Apple Inc., after years of hyper growth that made it the world’s most valuable company, is starting to look more like a value stock, according to some analysts reacting to the iPhone maker’s financial results.
At least 20 analysts lowered their price targets after Apple on Jan. 23 reported its slowest growth rates in years and said the trend will continue. The stock fell 12 percent yesterday, and has dropped more than 35 percent since September.
Apple had defied Wall Street projections for years, ignited by the popularity of the iPod, iPhone and iPad tablet. Now, the company is entering a phase where it may more closely resemble a value stock, said Abhey Lamba, an analyst at Mizuho Securities USA -- looking more like AT&T Inc. and International Business Machines Corp. in offering investors slower sales growth, predictable earnings and a steady dividend.
“This is a big shift in the company’s position from a year ago,” Lamba said. “The growth has slowed down much faster than we anticipated.”

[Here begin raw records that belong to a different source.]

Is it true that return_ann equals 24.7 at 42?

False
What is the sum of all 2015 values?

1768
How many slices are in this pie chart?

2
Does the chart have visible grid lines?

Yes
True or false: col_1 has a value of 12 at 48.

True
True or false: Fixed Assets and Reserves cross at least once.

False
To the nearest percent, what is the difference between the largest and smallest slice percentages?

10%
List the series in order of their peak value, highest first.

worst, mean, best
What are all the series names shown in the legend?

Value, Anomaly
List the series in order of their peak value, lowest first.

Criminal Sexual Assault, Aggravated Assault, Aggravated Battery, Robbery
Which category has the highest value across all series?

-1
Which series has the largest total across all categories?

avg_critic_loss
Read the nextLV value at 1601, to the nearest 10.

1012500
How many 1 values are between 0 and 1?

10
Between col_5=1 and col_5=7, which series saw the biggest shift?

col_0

Avi Silver, an analyst at Credit Agricole Securities USA Inc., and Mark Moskowitz, an analyst at JPMorgan Chase & Co., joined Lamba in saying Cupertino, California-based Apple may attract value investors after this week’s earnings report.
Apple increased less than 1 percent to $451.13 at 9:32 a.m. in New York. Rival Samsung Electronics Co. fell 2.5 percent in Seoul after saying a strengthening won may cut operating profit and as investors cited concerns that competition is intensifying.
The fiscal first-quarter results underscored the challenges investors see for Apple. Competition is stiffening from Samsung, Google Inc. and Amazon.com Inc. The iPhone, Apple’s biggest source of revenue and profit, is in a smartphone market that is becoming increasingly saturated, while popular new devices such as the iPad mini have a narrower profit margin than other Apple products. Meanwhile, manufacturing snags have held up shipments of the iPhone, iPad and Mac personal computers.
The company also is operating under a new management structure installed by Chief Executive Officer Tim Cook in October, when he ousted longtime mobile software head Scott Forstall.
Last year, Cook reinstated the company’s dividend, offering a payout for the first time since 1995. Apple’s indicated dividend yield has climbed to 2.35 percent as the stock has fallen, according to data compiled by Bloomberg. That compares with 1.66 percent for IBM and 5.33 percent for AT&T.
Apple also signaled the slowing growth will continue when it announced a new format for sharing its financial outlook -- one that it indicated will be more reliable. The company in the past has given conservative forecasts that have been ignored by investors and analysts, who instead used the guidance as a starting point to create rosier projections.
Apple said second-quarter sales will be $41 billion to $43 billion, which would be the slowest rate of growth since 2009. The figures Apple provided also indicate profit may fall about 17 percent, the first drop since 2003, said Walt Piecyk, an analyst at BTIG LLC in New York.
“Maybe this isn’t sandbagging and is just the reality that they aren’t going to grow earnings,” Piecyk said.
To truly become a value stock, Apple may have to start giving more of its $137.1 billion cash pile to investors. The company’s dividend yield still lags behind other technology bellwethers. Intel Corp. pays out an indicated 4.3 percent, while Hewlett-Packard Co. pays 3.1 percent and Microsoft Corp.’s indicated yield is 3.33 percent.
Chief Financial Officer Peter Oppenheimer told analysts on a conference call that the company paid out about $4.5 billion of cash in dividends and stock repurchases in the recent quarter. Apple is considering increasing both, Oppenheimer said.
Given Apple’s size -- $156.5 billion in sales last year -- the slowdown was inevitable, according to a recent report by Toni Sacconaghi, an analyst at Sanford C. Bernstein & Co. If growth had continued at the same pace for another five years, revenue would reach $1.2 trillion, or the size of Australia’s gross domestic product, he said.
Any return to faster growth would depend on whether Apple can come up with another blockbuster product, such as a television, or find new customers in developing countries, including China.
“The timing of new products that could excite the market is going to be key to whether the stock continues to go down,” said Michael Walkley, an analyst at Canaccord Genuity. He said the days of Apple’s “meteoric rise” may be over.
Cook defended the company’s business on the call, saying revenue would have been higher if not for supply constraints that held back sales of the iPad mini, iPhone and iMac. He also expressed confidence in increased supplies and new products the company will be developing.
Some investors such as David Rolfe of Wedgewood Partners Inc. see renewed growth ahead for Apple. The company generated $13.1 billion of profit on sales of $54.5 billion in the first quarter while not being able to keep up with demand, he said.
“Any other company would love to have these problems,” Rolfe said.